Nein. Es ist so, dass wir 58 Themenfelder zur Wahl gestellt haben. Marketingstrategen sagen, man solle sich im Wahlkampf auf drei große Themen konzentrieren. Wir Grünen sind gerne etwas komplizierter, bei uns gibt es zehn Themen. Das heißt aber nicht, dass die anderen 48 Themen nicht auch aktuell bleiben. Bei Koalitionsverhandlungen wird es sogar ganz praktisch darauf hinauslaufen, dass die Öffnung der Ehe ganz oben auf der Liste steht.

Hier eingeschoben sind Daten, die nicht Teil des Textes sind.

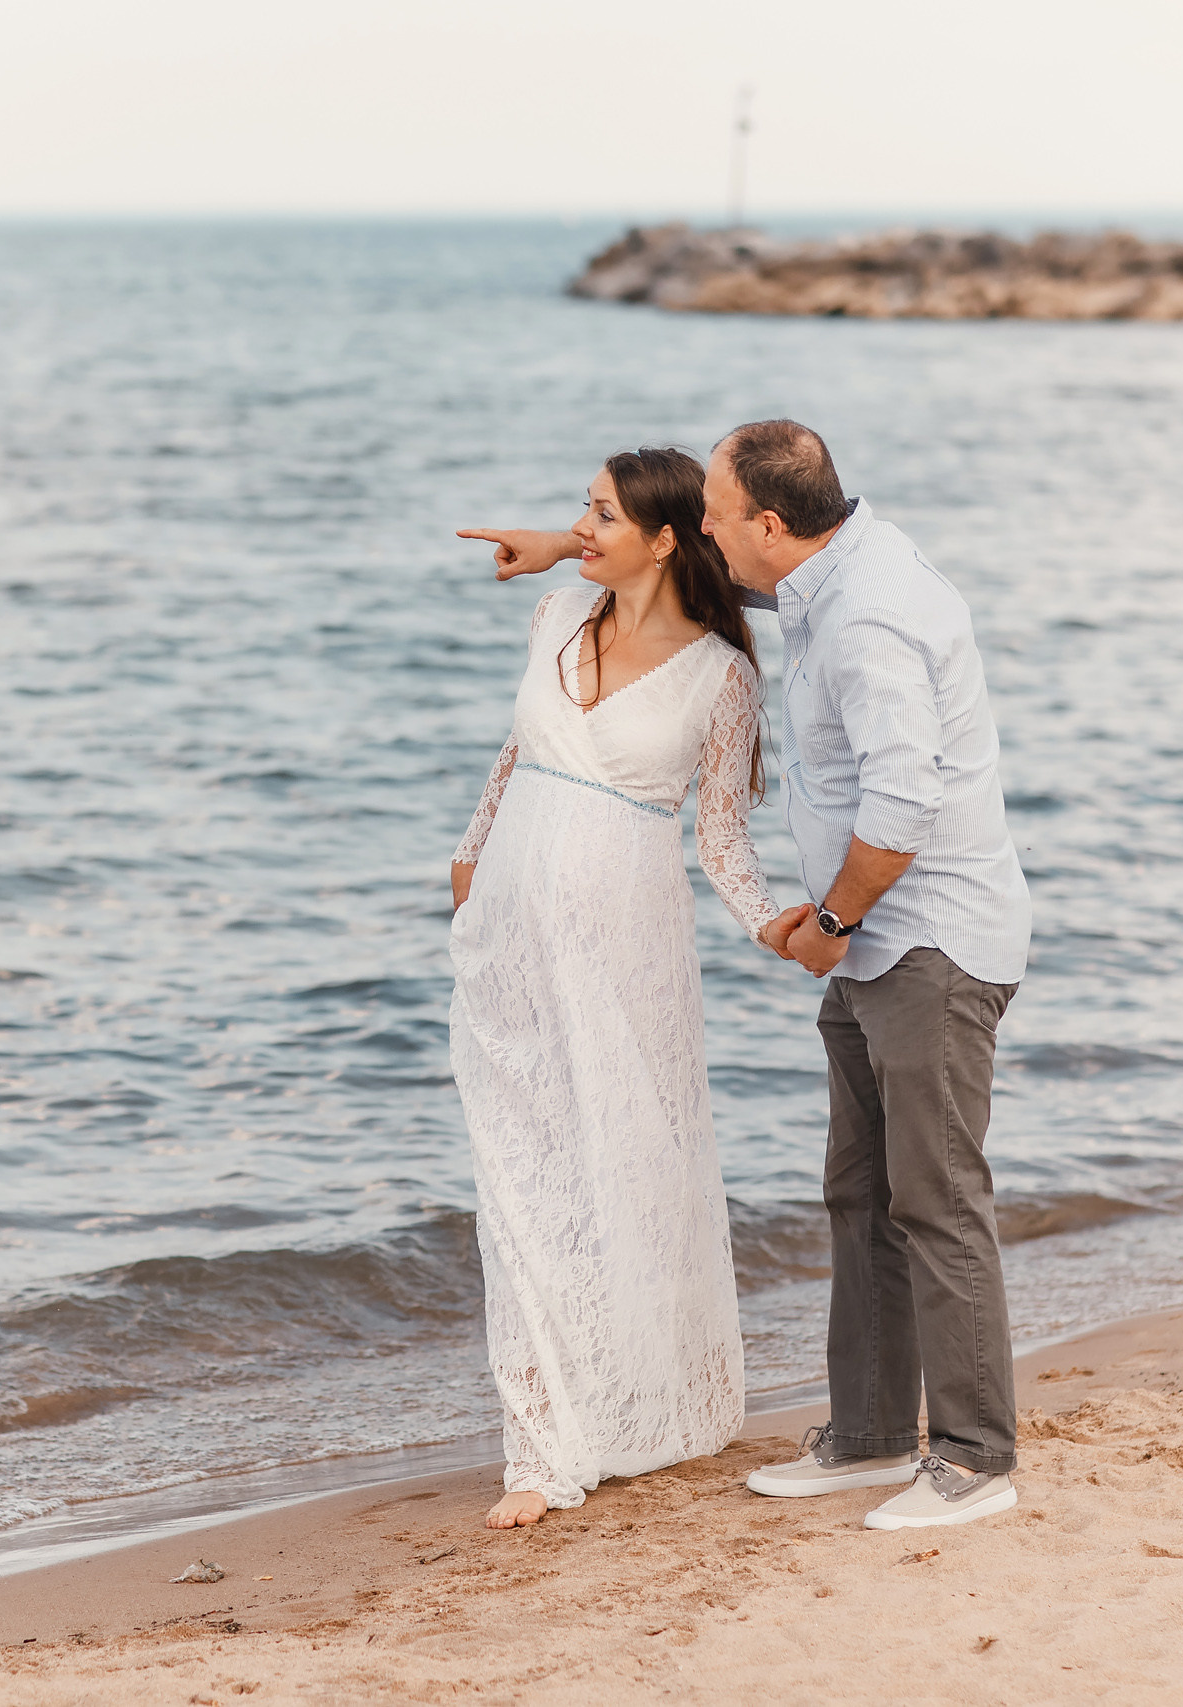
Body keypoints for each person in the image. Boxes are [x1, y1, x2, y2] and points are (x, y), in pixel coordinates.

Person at [458, 420, 1031, 1532]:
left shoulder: (865, 619)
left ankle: (972, 1461)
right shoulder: (826, 573)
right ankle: (867, 1436)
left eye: (719, 518)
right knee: (861, 1197)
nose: (711, 537)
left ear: (768, 523)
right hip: (874, 946)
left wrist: (824, 920)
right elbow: (684, 580)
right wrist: (563, 543)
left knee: (936, 1203)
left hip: (924, 940)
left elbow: (903, 807)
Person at [447, 446, 807, 1530]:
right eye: (578, 510)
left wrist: (775, 926)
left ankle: (617, 1413)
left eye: (599, 513)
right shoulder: (557, 613)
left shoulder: (723, 676)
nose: (578, 525)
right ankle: (541, 1438)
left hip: (627, 945)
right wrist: (466, 873)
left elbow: (722, 837)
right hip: (506, 930)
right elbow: (512, 762)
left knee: (626, 1168)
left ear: (662, 538)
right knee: (520, 1174)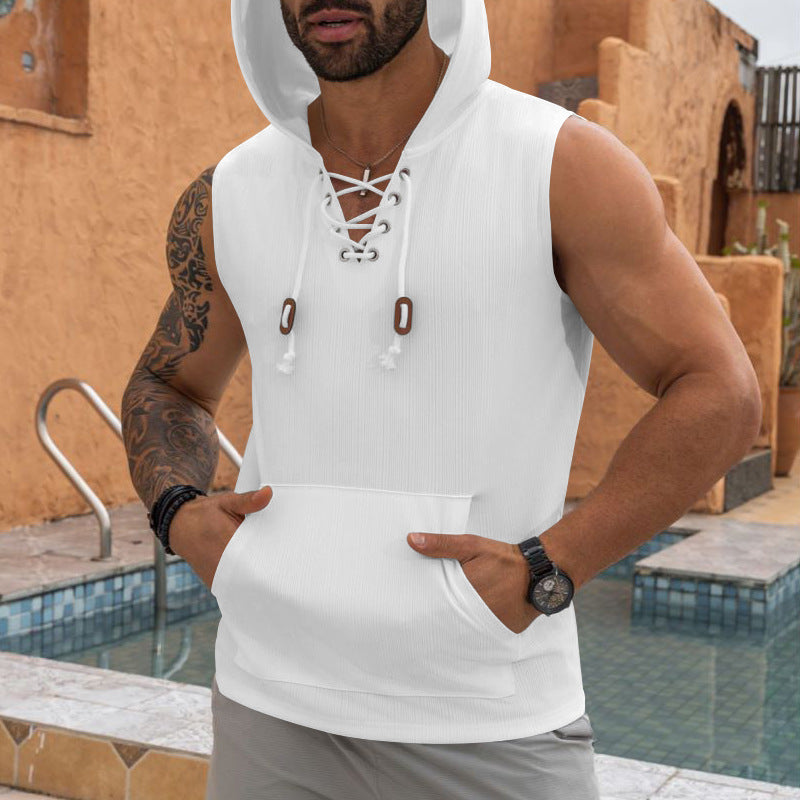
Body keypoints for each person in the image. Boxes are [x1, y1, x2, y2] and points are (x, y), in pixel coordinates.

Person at [120, 0, 763, 796]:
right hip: (267, 707)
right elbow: (167, 384)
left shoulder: (559, 165)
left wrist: (551, 568)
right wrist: (179, 513)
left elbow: (720, 391)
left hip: (489, 719)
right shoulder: (228, 192)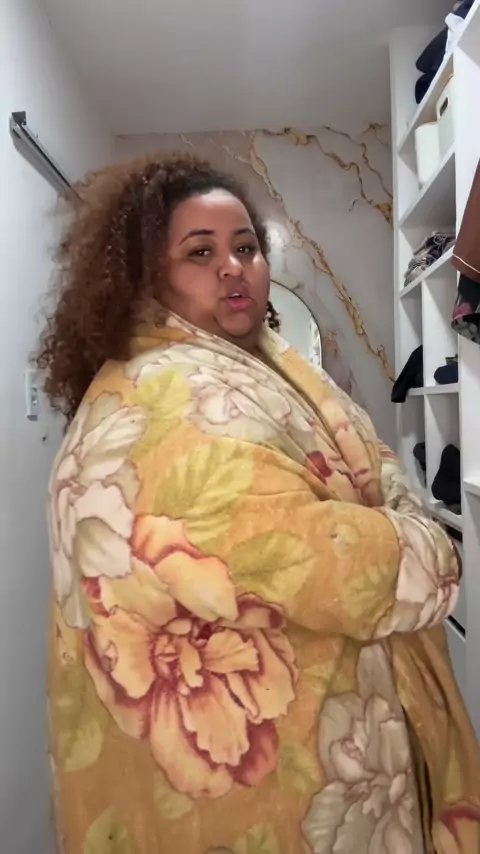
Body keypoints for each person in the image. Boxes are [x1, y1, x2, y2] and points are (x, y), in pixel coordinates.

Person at [39, 152, 480, 854]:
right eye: (200, 252)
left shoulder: (249, 362)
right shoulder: (169, 402)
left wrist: (394, 509)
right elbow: (358, 569)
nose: (232, 267)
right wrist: (425, 536)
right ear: (148, 275)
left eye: (246, 247)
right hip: (268, 801)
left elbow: (375, 469)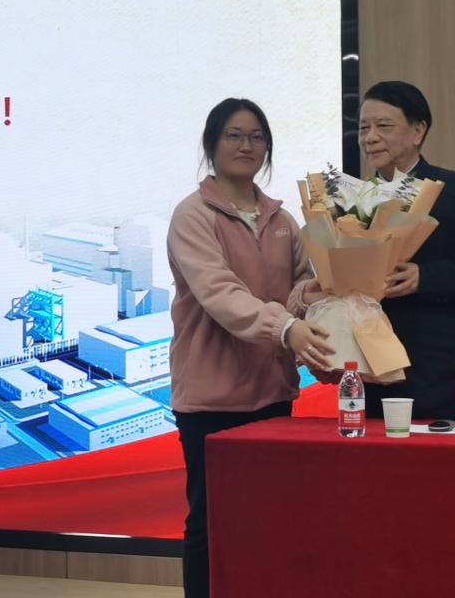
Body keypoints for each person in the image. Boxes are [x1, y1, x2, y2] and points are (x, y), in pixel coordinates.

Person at [168, 97, 333, 598]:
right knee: (210, 523)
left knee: (268, 519)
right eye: (234, 135)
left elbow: (299, 285)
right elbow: (221, 294)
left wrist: (320, 295)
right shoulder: (193, 215)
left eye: (257, 137)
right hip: (211, 399)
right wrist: (287, 327)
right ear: (211, 144)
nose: (247, 145)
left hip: (271, 393)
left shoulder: (282, 219)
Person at [359, 80, 455, 420]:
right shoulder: (353, 200)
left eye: (383, 126)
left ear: (418, 131)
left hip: (441, 374)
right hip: (374, 376)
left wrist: (425, 277)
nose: (370, 137)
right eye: (363, 128)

Wir haben eine Mehrheit im Bundesrat und wissen durch die Erfahrungen mit der Lebenspartnerschaft, wie wichtig diese ist. Zudem kostet die Öffnung der Ehe den Staat nicht viel, was auch ein ganz pragmatischer Grund ist, dieses bürgerrechtlich drängende und öffentlichkeitswirksame Thema nach der Wahl zügig anzugehen.